Never drifting far from his excitement about the new
technologies, Williams said “Today we have this slick ball-drop system
that enables us to do up to 20 fracks in a single
day.” Used by a number of operators in areas where Trilogy has its
assets, ball-drop technology leads to highly efficient fracture stimulation.
Infinite Oil and Gas
According to Jim Riddell, “there’s
almost an infinite amount of oil and gas you can produce. The real issue is
which oil and gas fall into the lowest supply/cost part of the
spectrum.” Like other top tier companies, fiscal discipline is a key
focus for Trilogy. It isn’t the company’s top priority, Riddell
stressed: “Safety, adding production and cost control: those are our
three priorities” and in that order. “We have a good safety
record, a good production record and good cost control.” As far as the
latter two are concerned, he added, “If we can’t do it at a
reasonable price, we just don’t do it.”
Williams has no doubt that Trilogy has some of the
best assets available. “We have two of the five top oil plays in
Western Canada. We are really focused on the Montney
and the Duverney. We’ve already proved you
can get the gas and oil out of the ground. (Once you’ve done that,) the
real focus becomes what the cost factors are to get it out.”
Quizzed about his enthusiasm for the new engineering
technologies when his background is in the earth sciences, Williams argued
that “Geologist can do engineering but engineers can’t do
geology. It isn’t an accident that we have done as well as we did. We
made strategic investments in the best parts of the basin, geologically. We
have a lot of good engineers in the company, and it’s definitely a team
approach we use. We do want to maximize production. But if you can’t
find it you can’t produce it. You have to be in the sweet spot.”
Both men acknowledge that the company’s
decline in production is getting steeper, but they stress that that’s
from drilling numerous many horizontal wells that are now rapidly aging. No
worries, though: “Our ability to replace those assets each year is
easier, because we get so much delivery out of horizontal wells.”
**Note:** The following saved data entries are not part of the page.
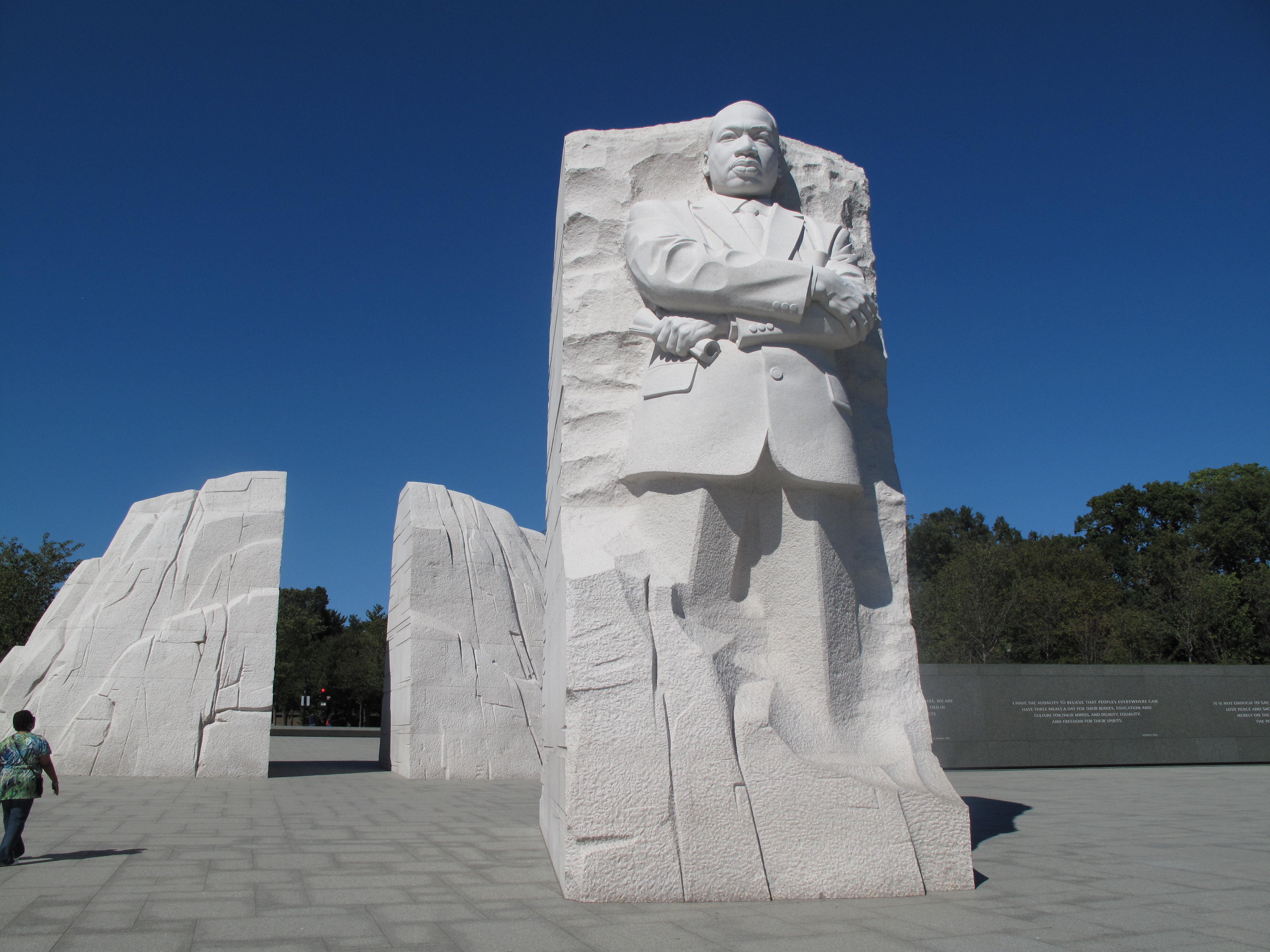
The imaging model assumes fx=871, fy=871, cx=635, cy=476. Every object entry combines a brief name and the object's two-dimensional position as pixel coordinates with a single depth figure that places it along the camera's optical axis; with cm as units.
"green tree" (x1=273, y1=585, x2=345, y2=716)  2977
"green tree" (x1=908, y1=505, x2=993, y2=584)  3894
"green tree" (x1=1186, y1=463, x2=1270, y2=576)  2994
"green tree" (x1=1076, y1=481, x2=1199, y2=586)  3319
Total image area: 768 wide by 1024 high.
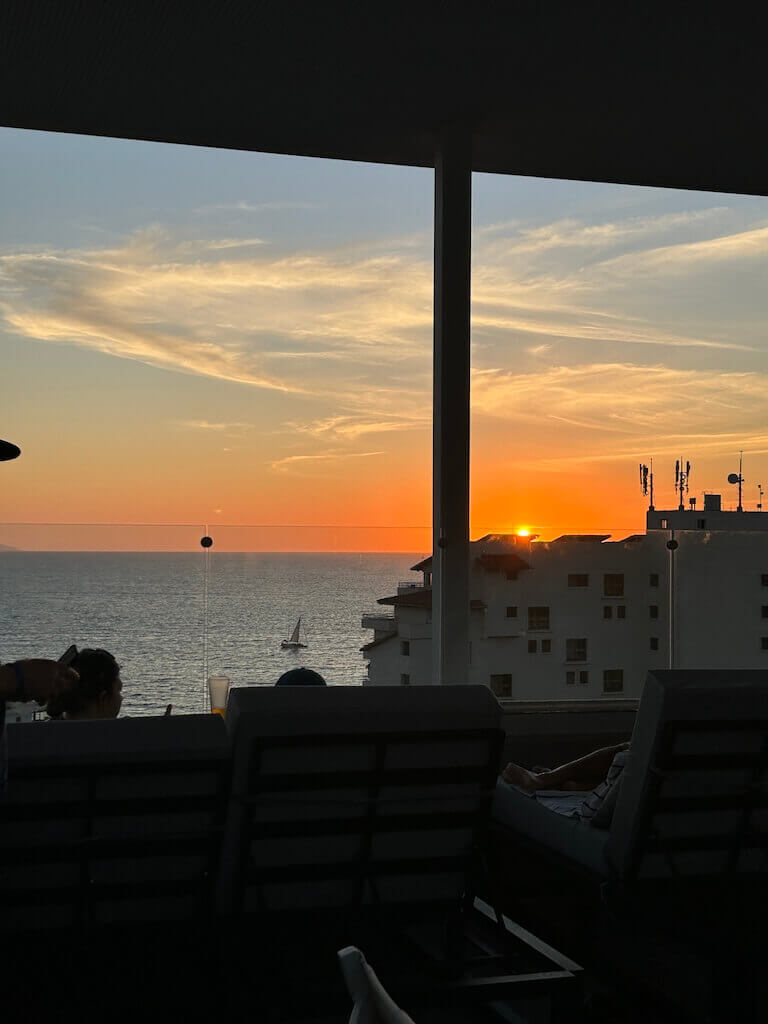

Trilogy has roughly 80 people in the office and
another 80 in the field. Williams himself has a warm and friendly
personality, and that temperament seems to reflect on his assessment of
company employees, whom he calls “loyal and hard-working. People need
to know that they have to career here, not just a job. Having long-term
assets really helps. We want to put in a 5-10 year development plan for each
of our major producing assets. We have good people and they understand our long-term
strategy.” They also understand that “We didn’t grow this
company overnight and we don’t plan on selling it tomorrow. We have a
lot of people with longevity. Just a couple of days ago Jim and I took three
people out for their 10-year service anniversary. They take pride in growing
the company,” and that means keeping costs down. “Everybody in
this company takes pride that we’re a low-cost operator,” he
added.
To illustrate, Riddell pulled out the
company’s latest annual report. The text-heavy content and tables were
produced in Microsoft Word. The full-colour cover
uses a few photos and minimal (but effective) design. “The annual
report used to cost us $50,000” he reported triumphantly. “Now it
only costs $3,000.” The company takes pride in these reports, and
frames the cover art to hang in the board room. Savings on that scale
aren’t easily come by, but they illustrate the direction Trilogy and
many other companies are headed.
What is the future of the natural gas sector? Like
other CEOs, Williams sees a near-term future of spikes and crashes.
“We’re firm believers that nobody is making money at $2-$3
gas,” he said. However, “if gas goes up to $4-5 there will be a
big switch to gas production, but bear in mind that you can’t just flip
a switch and then start producing gas again. You have to redirect your
capital into gas. I think that when gas prices go up to those higher levels
the industry will turn around, begin overproducing, and then we’ll see
gas prices overcorrect again.” Trilogy is sticking to oil.